* _WORK TO BE COMPLETED_: Please retype, word for word, the line containing "padding: 4px 8px" and every line after it through the end of the records, leaving out all pictures.

---------- DATA SHOWN

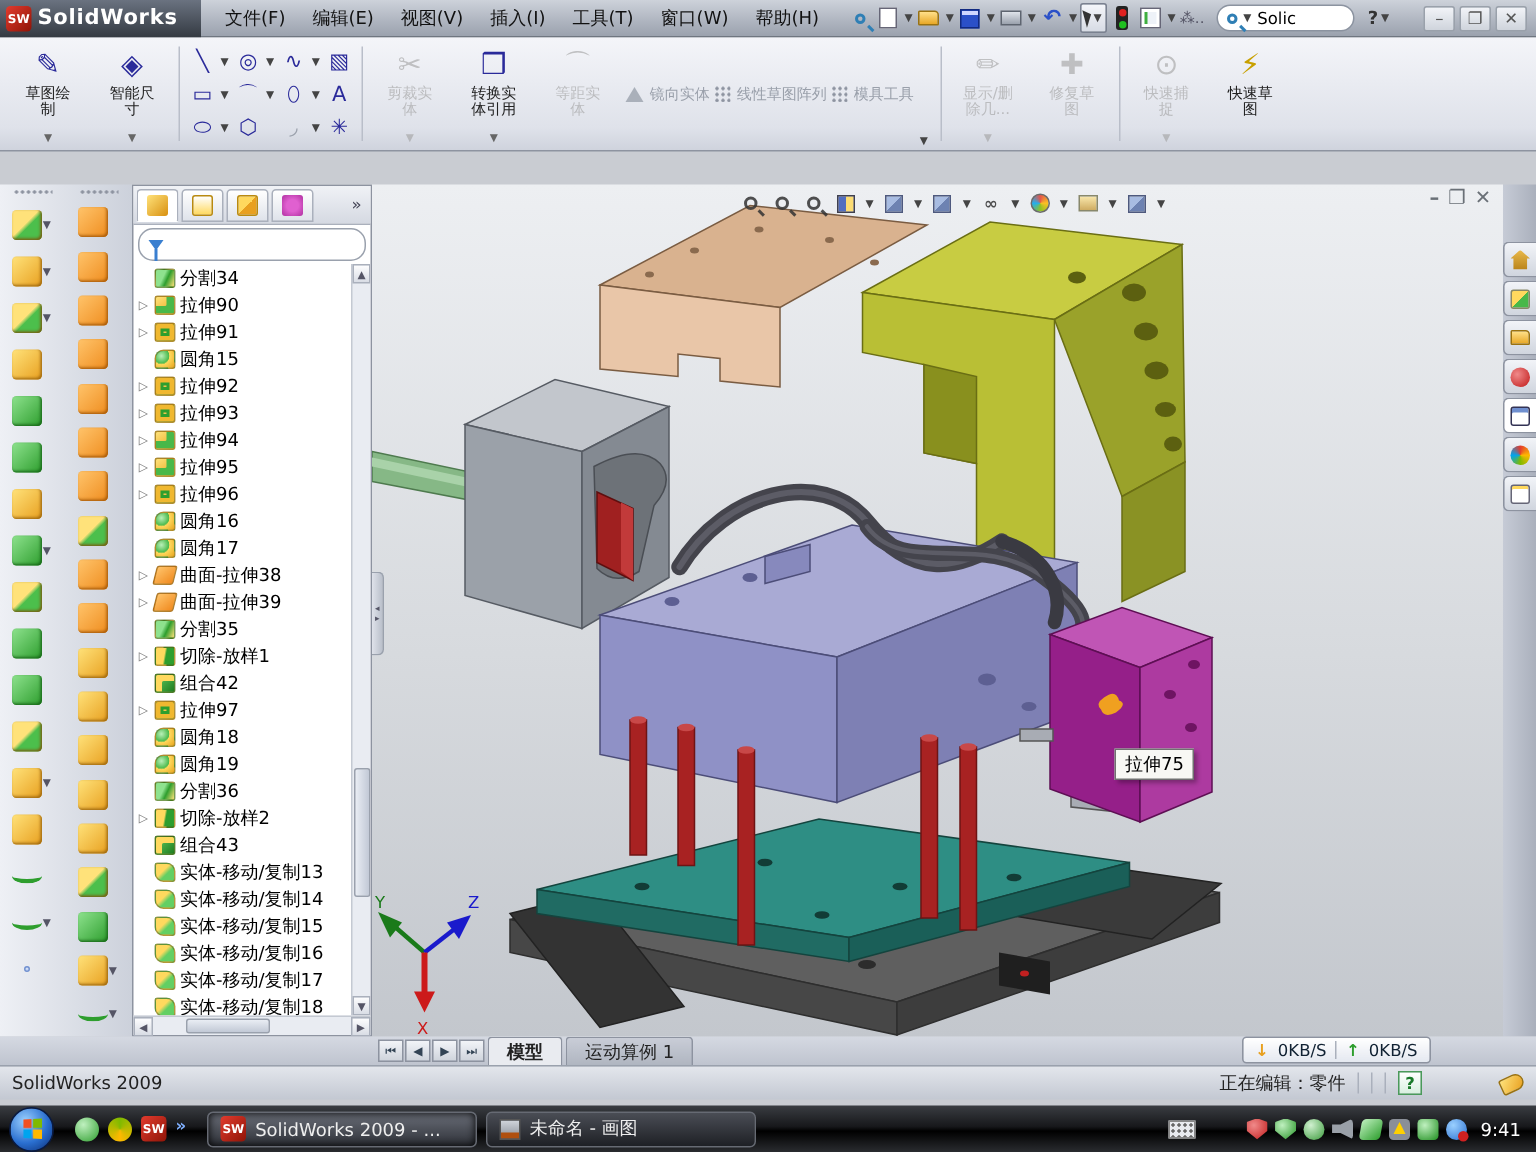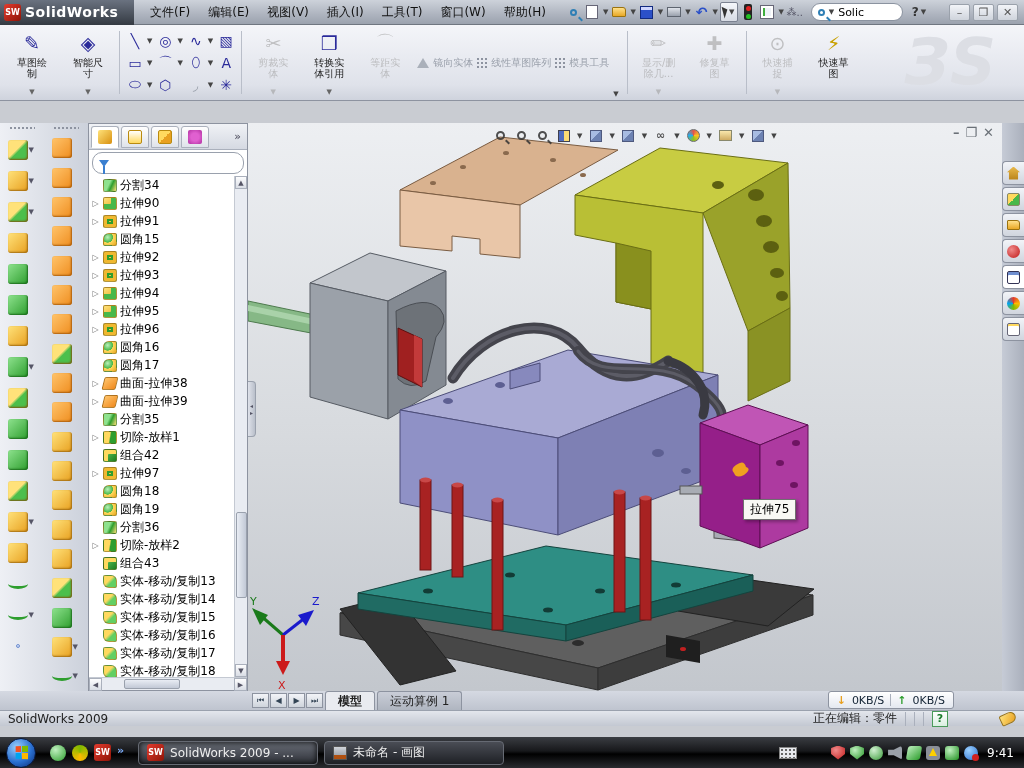"ЗS" div { html: <div>ЗS</div> -> none }
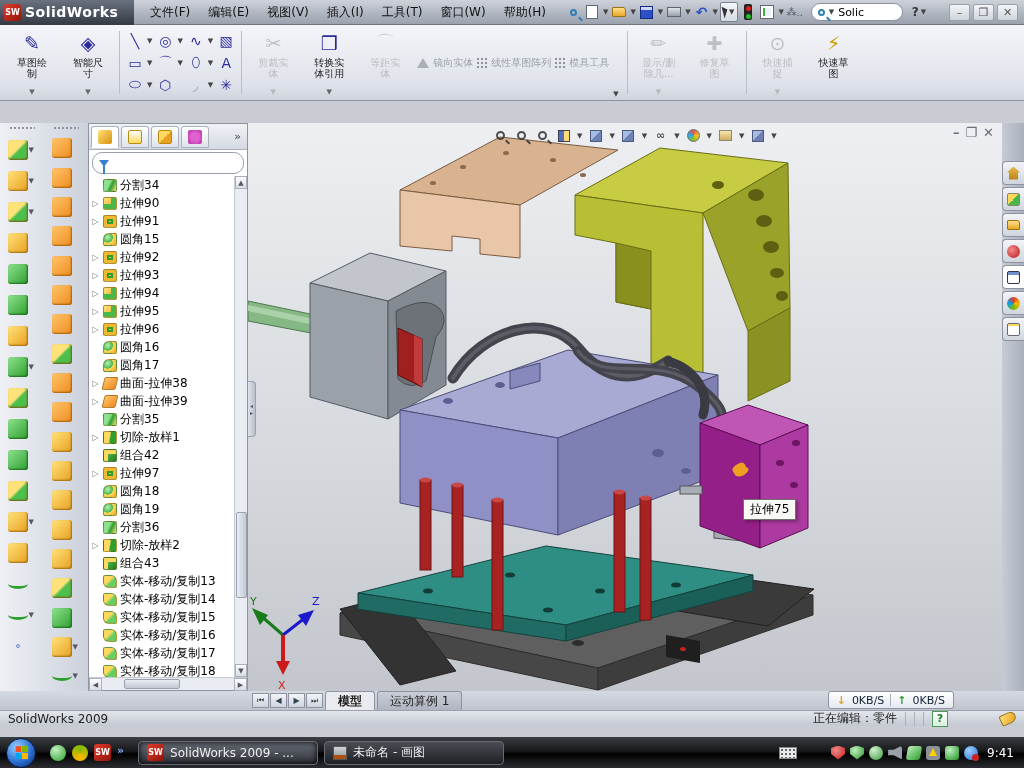"SolidWorks 2009" #statusbar { padding: 4px 8px -> 11px 8px }
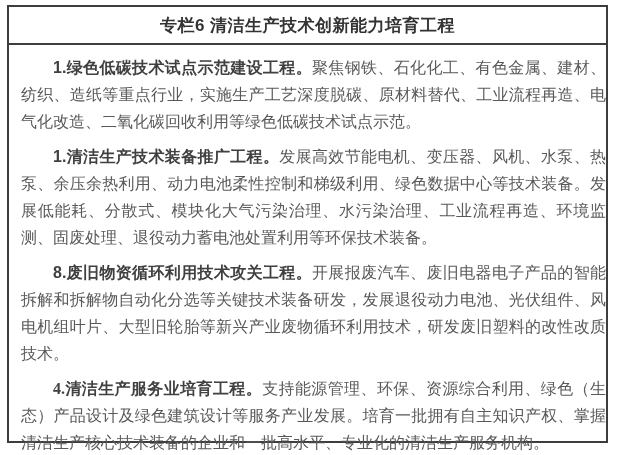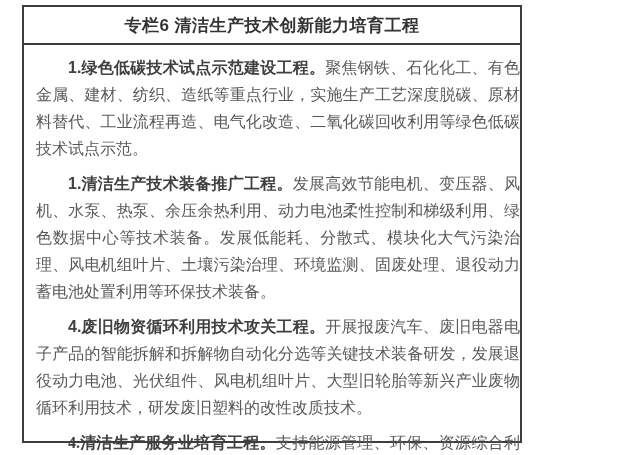"专栏6 清洁生产技术创新能力培育工程" .panel { left: 22px -> 7px; width: 500px -> 601px }
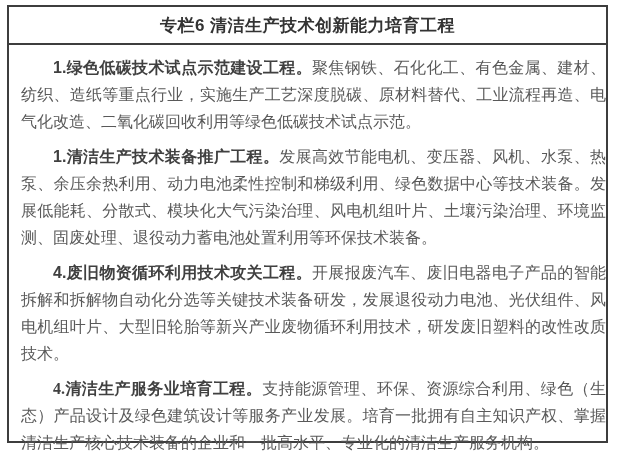"发展高效节能电机、变压器、风机、水泵、热泵、余压余热利用、动力电池柔性控制和梯级" span { text: 风电机组叶片、土壤污染治理 -> 水污染治理、工业流程再造 }
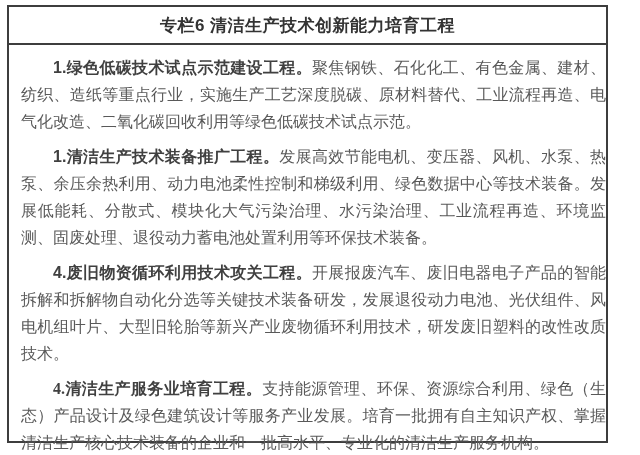"4.废旧物资循环利用技术攻关工程。" b { text: 4 -> 8 }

--------------------

* _EXPECTED OUTPUT_:
"SolidWorks 2009" #statusbar { padding: 4px 8px -> 11px 8px }
"专栏6 清洁生产技术创新能力培育工程" .panel { left: 22px -> 7px; width: 500px -> 601px }
"发展高效节能电机、变压器、风机、水泵、热泵、余压余热利用、动力电池柔性控制和梯级" span { text: 风电机组叶片、土壤污染治理 -> 水污染治理、工业流程再造 }
"4.废旧物资循环利用技术攻关工程。" b { text: 4 -> 8 }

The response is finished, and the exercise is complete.